Le choix de l'Arménie : entre un marteau russe et une promesse européenne
Alors que les Arméniens se rendent aux urnes, Moscou utilise la coercition économique pour punir le virage du Premier ministre Nikol Pashinyan vers l'Occident. La réponse de l'UE est financière, mais est-ce suffisant ?

Dans le grand théâtre de la géopolitique, les petites nations se retrouvent souvent à jouer des rôles inconfortables. Pour l'Arménie, le scénario de ses élections du 7 juin a été écrit à Moscou. Le choix auquel sont confrontés ses trois millions d'habitants n'est pas seulement entre le Premier ministre Nikol Pashinyan et ses rivaux, mais entre deux avenirs radicalement différents, dont l'un s'accompagne de conséquences économiques immédiates et tangibles.
Pashinyan, l'architecte de l'orientation occidentale de l'Arménie, brigue une réélection avec une popularité considérablement entamée. Depuis son arrivée au pouvoir en 2018, il a courtisé l'Occident, initié le processus d'adhésion à l'UE et poursuivi un processus de paix avec l'Azerbaïdjan négocié par les États-Unis. Pourtant, son soutien a chuté à environ 30 pour cent, loin de son mandat précédent. Ses opposants, une galerie familière d'anciens dirigeants et un milliardaire d'origine russe faisant campagne depuis son assignation à résidence, sont unis dans leur conviction que la sécurité ne réside que dans la restauration de liens profonds avec Moscou.
La source du mécontentement des électeurs est claire : la perte du Haut-Karabakh en 2023. Pashinyan est blâmé pour avoir fait des concessions pour un accord de paix qui reste profondément clivant. Sa doctrine d'une « Arménie réelle », en paix avec ses voisins et libérée de la dépendance russe, est un concept difficile à vendre à un public marqué par la défaite et une importante population de personnes déplacées de l'enclave.
Moscou, jamais un acteur subtil dans son étranger proche, manifeste son mécontentement. Ayant vu son influence militaire diminuer — l'Arménie s'approvisionnant désormais à 95 % de ses importations militaires auprès de pays comme l'Inde et la France — la Russie s'est tournée vers la coercition économique. À l'approche du scrutin, elle a interdit les fleurs, le cognac et les fruits arméniens. Le président Poutine a rappelé sèchement à Erevan ses prix de gaz subventionnés et les périls potentiels des ambitions européennes, établissant un parallèle avec l'Ukraine. Le message est sans ambiguïté : la loyauté a ses privilèges, et la déloyauté a un coût.

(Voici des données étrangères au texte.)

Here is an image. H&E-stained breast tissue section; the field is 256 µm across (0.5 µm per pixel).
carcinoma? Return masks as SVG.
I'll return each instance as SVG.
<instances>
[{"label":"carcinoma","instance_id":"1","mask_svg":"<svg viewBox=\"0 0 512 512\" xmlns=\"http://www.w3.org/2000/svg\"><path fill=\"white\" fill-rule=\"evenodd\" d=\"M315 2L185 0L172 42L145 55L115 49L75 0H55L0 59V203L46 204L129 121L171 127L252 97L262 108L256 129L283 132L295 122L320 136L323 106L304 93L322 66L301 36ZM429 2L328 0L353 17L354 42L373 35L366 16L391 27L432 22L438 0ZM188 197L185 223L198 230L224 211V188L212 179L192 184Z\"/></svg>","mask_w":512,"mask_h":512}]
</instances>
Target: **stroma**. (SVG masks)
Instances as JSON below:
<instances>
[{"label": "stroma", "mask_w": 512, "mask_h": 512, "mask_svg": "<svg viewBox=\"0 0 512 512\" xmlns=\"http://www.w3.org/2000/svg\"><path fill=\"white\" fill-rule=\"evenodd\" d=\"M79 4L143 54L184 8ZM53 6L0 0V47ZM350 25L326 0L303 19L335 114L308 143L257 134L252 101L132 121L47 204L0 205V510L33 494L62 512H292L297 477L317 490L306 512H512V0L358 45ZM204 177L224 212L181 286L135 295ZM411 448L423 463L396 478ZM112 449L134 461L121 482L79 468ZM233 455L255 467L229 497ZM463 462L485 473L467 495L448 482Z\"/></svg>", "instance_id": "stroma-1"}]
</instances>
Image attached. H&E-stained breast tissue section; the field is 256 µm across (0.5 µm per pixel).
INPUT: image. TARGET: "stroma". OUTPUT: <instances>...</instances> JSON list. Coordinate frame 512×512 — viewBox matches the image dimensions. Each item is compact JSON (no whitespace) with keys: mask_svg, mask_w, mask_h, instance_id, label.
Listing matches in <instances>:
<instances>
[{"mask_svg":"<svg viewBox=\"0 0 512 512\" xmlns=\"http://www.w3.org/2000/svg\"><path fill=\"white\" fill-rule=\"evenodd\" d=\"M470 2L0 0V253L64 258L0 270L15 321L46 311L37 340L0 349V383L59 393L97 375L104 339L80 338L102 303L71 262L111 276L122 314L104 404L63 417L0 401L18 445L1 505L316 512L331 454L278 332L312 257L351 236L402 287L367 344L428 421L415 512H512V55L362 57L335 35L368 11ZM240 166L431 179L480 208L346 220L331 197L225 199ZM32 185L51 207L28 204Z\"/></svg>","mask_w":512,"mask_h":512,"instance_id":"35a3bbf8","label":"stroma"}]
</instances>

C'est dans cette mêlée que l'Union européenne intervient, répondant avec son instrument de prédilection : un chèque. La Commission européenne a promis 50 millions d'euros pour aider l'Arménie à résister à ce que sa présidente, Ursula von der Leyen, a qualifié de « Moscou utilisant les relations économiques comme arme de pression politique. » Bien que ce soit un geste bienvenu, la question reste ouverte de savoir quel réconfort cela apporte à un exportateur dont le marché principal vient de s'évaporer. La promesse d'intégration européenne est un projet à long terme ; l'Arménie n'a même pas le statut de candidat. La punition de la Russie, en revanche, se fait sentir aujourd'hui.
La question pour les électeurs arméniens est donc brutalement simple. Vont-ils endurer les difficultés économiques de ce réalignement géopolitique au nom d'un avenir européen qui reste une perspective lointaine ? Ou vont-ils se replier sur l'étreinte familière, quoique étouffante, d'un passé défini par le patronage russe et la corruption ? Pashinyan pourrait encore être en tête des sondages, mais avec près de 40 % des électeurs ne faisant confiance à personne, le résultat est tout sauf certain.